About this exercise: Please copy every line of the data in which the string "that" appears.

-- Supplied data follows --

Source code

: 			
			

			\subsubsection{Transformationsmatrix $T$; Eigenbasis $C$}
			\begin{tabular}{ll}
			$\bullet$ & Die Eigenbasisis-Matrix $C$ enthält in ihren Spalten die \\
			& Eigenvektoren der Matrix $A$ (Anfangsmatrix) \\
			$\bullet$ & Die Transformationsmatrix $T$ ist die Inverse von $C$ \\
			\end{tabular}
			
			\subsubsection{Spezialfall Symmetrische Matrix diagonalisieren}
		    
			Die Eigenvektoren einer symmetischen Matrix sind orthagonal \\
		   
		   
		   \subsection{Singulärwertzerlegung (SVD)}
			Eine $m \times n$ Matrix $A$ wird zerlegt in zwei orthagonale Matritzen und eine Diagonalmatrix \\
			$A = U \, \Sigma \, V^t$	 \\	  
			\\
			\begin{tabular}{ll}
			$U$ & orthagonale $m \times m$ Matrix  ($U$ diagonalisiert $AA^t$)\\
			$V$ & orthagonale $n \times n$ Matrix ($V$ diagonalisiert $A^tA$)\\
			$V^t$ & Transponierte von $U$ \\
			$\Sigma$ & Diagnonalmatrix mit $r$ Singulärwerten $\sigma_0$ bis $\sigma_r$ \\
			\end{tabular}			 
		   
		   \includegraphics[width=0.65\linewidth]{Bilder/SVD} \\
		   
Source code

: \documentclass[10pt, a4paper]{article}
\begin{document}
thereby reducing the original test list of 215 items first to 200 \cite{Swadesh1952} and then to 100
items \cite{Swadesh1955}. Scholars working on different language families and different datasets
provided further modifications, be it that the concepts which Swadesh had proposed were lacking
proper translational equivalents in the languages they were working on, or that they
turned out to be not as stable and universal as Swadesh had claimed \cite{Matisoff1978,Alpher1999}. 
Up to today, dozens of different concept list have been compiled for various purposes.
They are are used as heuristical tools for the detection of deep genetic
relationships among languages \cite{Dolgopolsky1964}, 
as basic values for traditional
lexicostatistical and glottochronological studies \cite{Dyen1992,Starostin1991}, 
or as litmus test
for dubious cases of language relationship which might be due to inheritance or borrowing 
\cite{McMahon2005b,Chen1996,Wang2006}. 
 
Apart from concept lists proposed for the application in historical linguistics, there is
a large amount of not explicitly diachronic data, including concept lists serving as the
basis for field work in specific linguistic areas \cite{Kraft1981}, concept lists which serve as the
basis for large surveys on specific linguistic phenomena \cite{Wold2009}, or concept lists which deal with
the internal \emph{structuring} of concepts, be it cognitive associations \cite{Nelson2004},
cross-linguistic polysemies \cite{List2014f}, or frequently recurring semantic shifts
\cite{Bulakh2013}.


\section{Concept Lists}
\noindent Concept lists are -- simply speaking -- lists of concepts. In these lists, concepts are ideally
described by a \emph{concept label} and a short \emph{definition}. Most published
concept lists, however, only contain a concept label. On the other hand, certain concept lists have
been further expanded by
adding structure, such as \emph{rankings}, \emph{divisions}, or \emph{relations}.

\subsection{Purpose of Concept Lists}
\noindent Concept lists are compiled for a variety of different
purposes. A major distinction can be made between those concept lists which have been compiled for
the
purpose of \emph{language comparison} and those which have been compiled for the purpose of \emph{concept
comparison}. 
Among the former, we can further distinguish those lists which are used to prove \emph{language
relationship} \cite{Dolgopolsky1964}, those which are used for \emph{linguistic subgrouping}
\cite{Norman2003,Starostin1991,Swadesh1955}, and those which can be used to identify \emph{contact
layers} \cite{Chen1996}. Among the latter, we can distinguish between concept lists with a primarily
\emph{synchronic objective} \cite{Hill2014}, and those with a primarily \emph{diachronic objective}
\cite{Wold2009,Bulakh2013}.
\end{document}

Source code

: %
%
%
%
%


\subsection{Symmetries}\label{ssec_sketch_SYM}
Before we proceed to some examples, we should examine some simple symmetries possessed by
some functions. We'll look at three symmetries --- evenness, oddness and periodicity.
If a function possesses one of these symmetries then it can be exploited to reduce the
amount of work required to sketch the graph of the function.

-- Supplied data concluded --

Answer for the task:
provided further modifications, be it that the concepts which Swadesh had proposed were lacking
proper translational equivalents in the languages they were working on, or that they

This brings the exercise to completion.